Dr. Davis is also interested in host plant resistance. He has made significant progress in characterizing the genetic variability and virulence among populations of cysts, reniform, and root-knot nematodes from different geographic regions. He and his associates have demonstrated the presence of promising resistance to nematodes in a range of soybean breeding lines and cultivars as well as in sweet potato.
Recognition of the quality and importance of Dr. Davis and his research is reflected in a number of honors and awards. In addition to receiving the Certificate of Merit Award from the USDA in 1989, he was selected by the plant scientists at the Max Plank Institute as the North Carolina participant in a Scientist Exchange Program.
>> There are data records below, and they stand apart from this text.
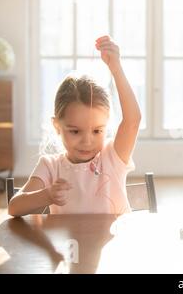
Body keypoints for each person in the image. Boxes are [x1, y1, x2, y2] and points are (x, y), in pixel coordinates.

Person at [8, 36, 141, 216]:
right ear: (57, 126)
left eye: (97, 130)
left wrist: (116, 68)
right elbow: (14, 207)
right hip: (68, 245)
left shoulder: (112, 157)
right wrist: (46, 195)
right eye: (75, 131)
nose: (87, 141)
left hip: (113, 245)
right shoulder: (50, 166)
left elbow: (132, 121)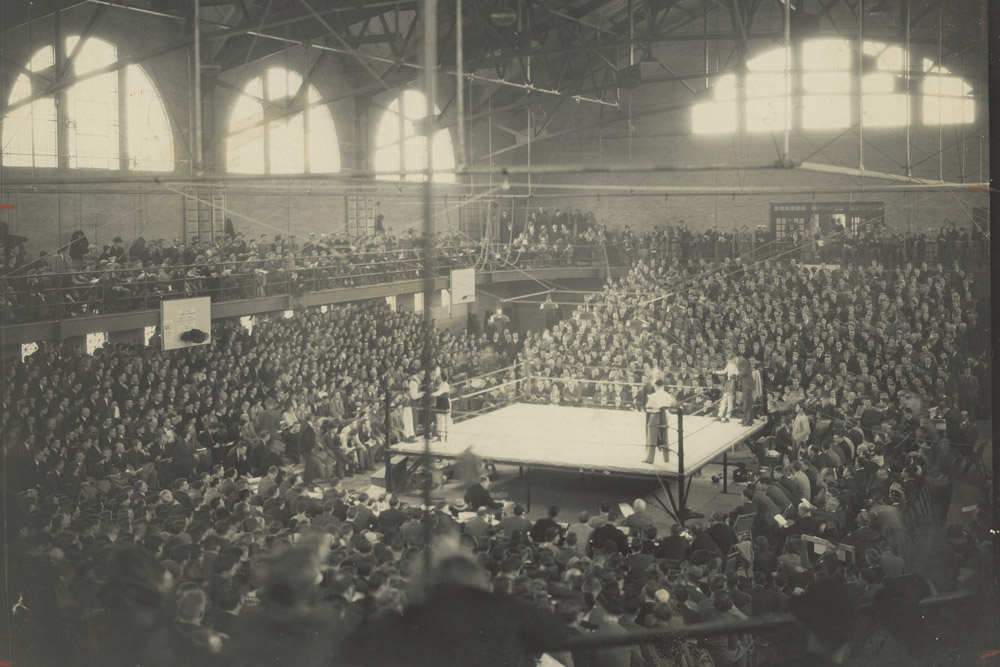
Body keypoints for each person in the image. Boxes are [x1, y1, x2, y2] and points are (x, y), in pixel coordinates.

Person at [643, 379, 675, 464]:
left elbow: (647, 407)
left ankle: (650, 459)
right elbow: (670, 404)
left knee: (652, 437)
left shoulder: (653, 396)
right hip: (664, 415)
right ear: (663, 386)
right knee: (665, 436)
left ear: (656, 386)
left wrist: (651, 409)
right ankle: (666, 458)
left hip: (655, 416)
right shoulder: (668, 395)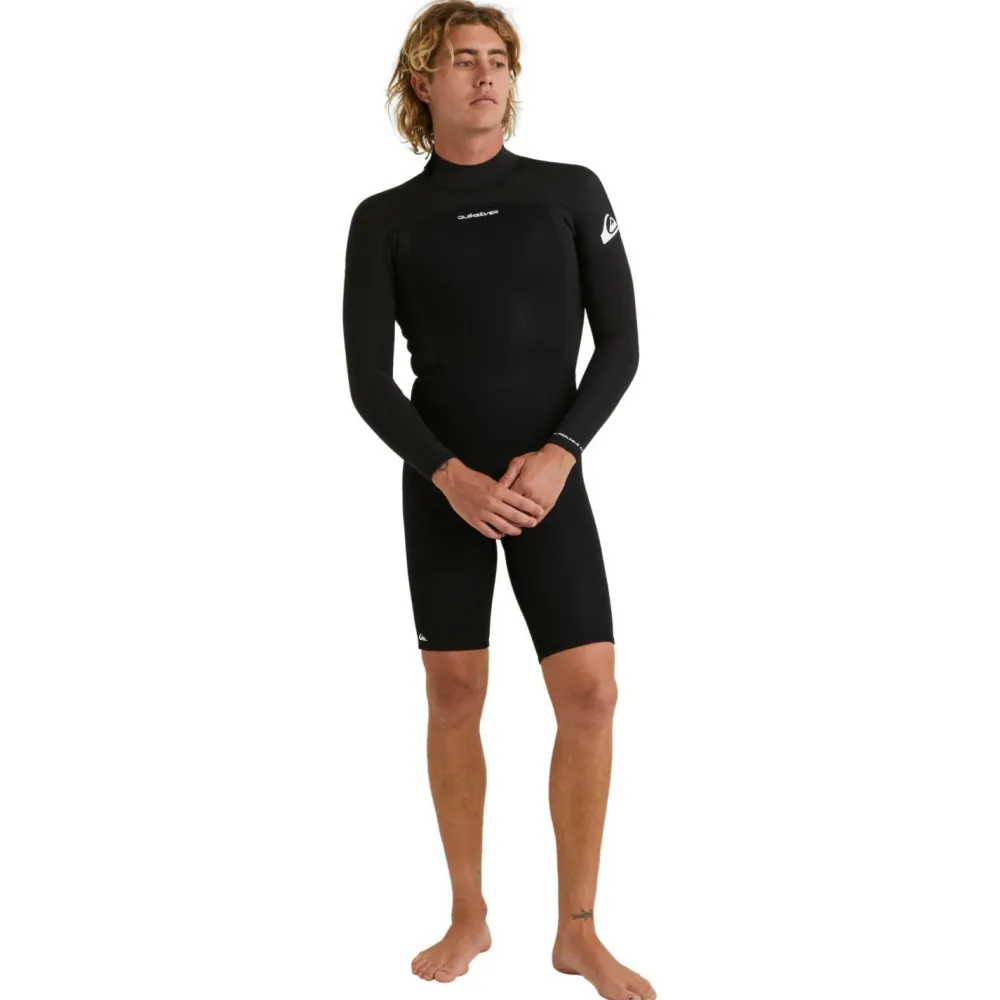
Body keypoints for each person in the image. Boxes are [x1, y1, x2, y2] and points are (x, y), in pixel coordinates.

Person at [343, 4, 651, 998]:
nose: (485, 75)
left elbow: (622, 346)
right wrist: (450, 475)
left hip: (546, 482)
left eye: (498, 60)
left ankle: (578, 931)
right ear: (421, 83)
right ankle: (468, 911)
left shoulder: (569, 192)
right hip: (446, 486)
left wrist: (561, 452)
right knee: (454, 695)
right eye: (462, 60)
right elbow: (369, 383)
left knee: (592, 692)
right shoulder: (385, 219)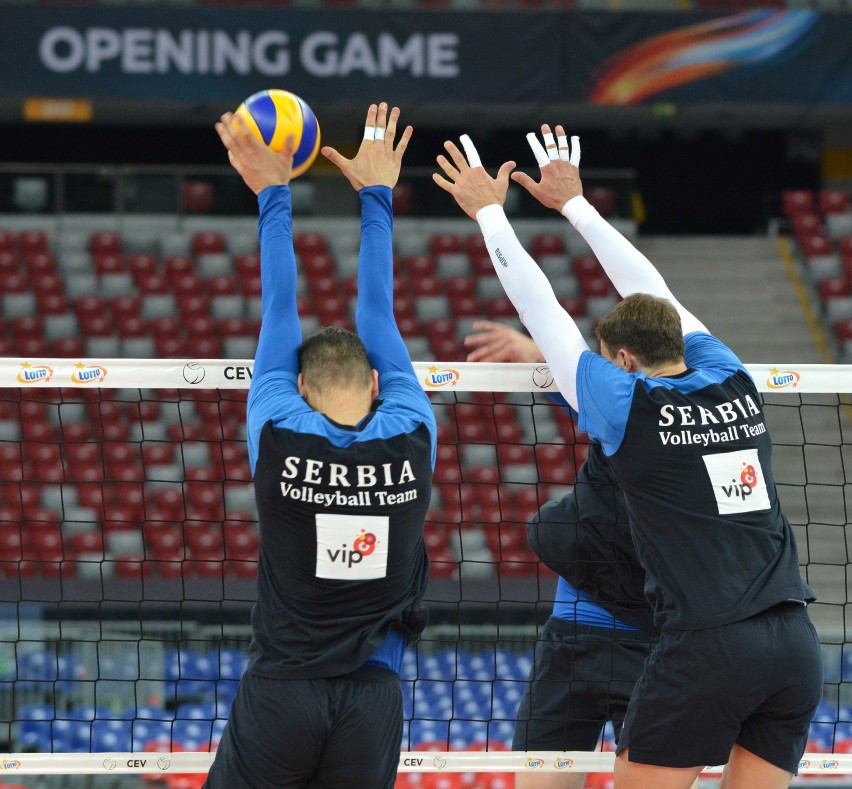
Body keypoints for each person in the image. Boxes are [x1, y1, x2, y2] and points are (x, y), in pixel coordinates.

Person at [435, 128, 823, 789]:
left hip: (705, 644)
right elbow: (653, 287)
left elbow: (541, 307)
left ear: (623, 361)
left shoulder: (628, 407)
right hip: (795, 643)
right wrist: (578, 206)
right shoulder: (732, 376)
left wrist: (488, 212)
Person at [204, 102, 437, 789]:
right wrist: (377, 195)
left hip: (284, 685)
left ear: (300, 384)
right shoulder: (411, 431)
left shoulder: (279, 427)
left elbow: (280, 307)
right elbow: (379, 315)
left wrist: (273, 192)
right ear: (375, 381)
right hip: (373, 698)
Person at [466, 321, 657, 789]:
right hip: (573, 637)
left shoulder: (675, 429)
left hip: (653, 644)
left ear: (625, 360)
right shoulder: (609, 410)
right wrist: (531, 348)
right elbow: (573, 379)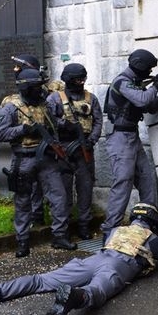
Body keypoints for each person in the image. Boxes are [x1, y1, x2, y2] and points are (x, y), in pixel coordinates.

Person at [0, 202, 158, 315]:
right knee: (97, 291)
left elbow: (108, 244)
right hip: (116, 267)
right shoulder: (154, 239)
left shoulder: (117, 230)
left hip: (92, 261)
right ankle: (75, 297)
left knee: (41, 280)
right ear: (155, 222)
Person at [0, 68, 77, 257]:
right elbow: (0, 133)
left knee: (59, 196)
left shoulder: (44, 104)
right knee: (23, 202)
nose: (40, 90)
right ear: (26, 87)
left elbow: (53, 125)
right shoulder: (12, 107)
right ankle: (22, 241)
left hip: (46, 157)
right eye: (36, 86)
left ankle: (60, 236)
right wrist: (23, 129)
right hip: (24, 159)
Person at [100, 49, 158, 239]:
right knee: (123, 182)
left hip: (131, 137)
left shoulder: (135, 83)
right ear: (140, 66)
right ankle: (110, 229)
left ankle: (149, 222)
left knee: (147, 180)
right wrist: (156, 87)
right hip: (119, 137)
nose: (150, 71)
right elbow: (143, 100)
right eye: (148, 68)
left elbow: (151, 107)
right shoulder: (122, 82)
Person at [46, 63, 103, 239]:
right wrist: (65, 125)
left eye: (83, 79)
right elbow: (49, 120)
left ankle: (84, 226)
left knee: (85, 190)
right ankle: (64, 228)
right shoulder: (55, 99)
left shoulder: (91, 98)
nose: (81, 82)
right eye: (78, 79)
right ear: (69, 80)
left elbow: (98, 121)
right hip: (63, 150)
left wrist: (91, 141)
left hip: (84, 149)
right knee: (63, 192)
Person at [7, 54, 52, 227]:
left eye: (19, 68)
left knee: (42, 188)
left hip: (45, 150)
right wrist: (24, 129)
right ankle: (26, 225)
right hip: (24, 152)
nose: (15, 70)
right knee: (25, 192)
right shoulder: (13, 102)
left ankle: (38, 216)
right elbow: (3, 132)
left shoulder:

Dr. Davis contributes much through an active commitment to professional service. He has been an active member of a number of professional societies and a reviewer for numerous research journals. In addition to service on editorial boards and society committees, he has published key, invited annual reviews and book chapters. His ability to collaborate effectively with other scientists on a national and international basis serves to enrich his own research program as well as involve researchers in a number of countries. He is a principal contributor to a research project on nematode secretions involving collaboration with scientists from the Wageningen Agricultural University, the Netherlands, the Institut National de la Recherché Agronomique, Antibes, France, Iowa State University, and the University of Georgia. He also recently initiated a collaborative project with researchers at the Hebrew University of Jerusalem on bioengineering plant resistance to nematodes. A result of this collaboration was the finding that the promoter of a cellulase gene of Arabidopsis thaliana is specifically upregulated in root-knot nematode feeding cells in a heterologous tobacco host. With his collaborators from Iowa and Georgia, Dr. Davis has most recently embarked on a functional genomics effort designed to identify multiple secretory genes expressed in the secretory gland cells of the soybean cyst nematode during plant parasitism. An ultimate goal of Dr. Davis’s research is to identify molecular targets crucial for parasitism by nematodes and to disrupt their activity to provide novel resistance to nematodes in crops.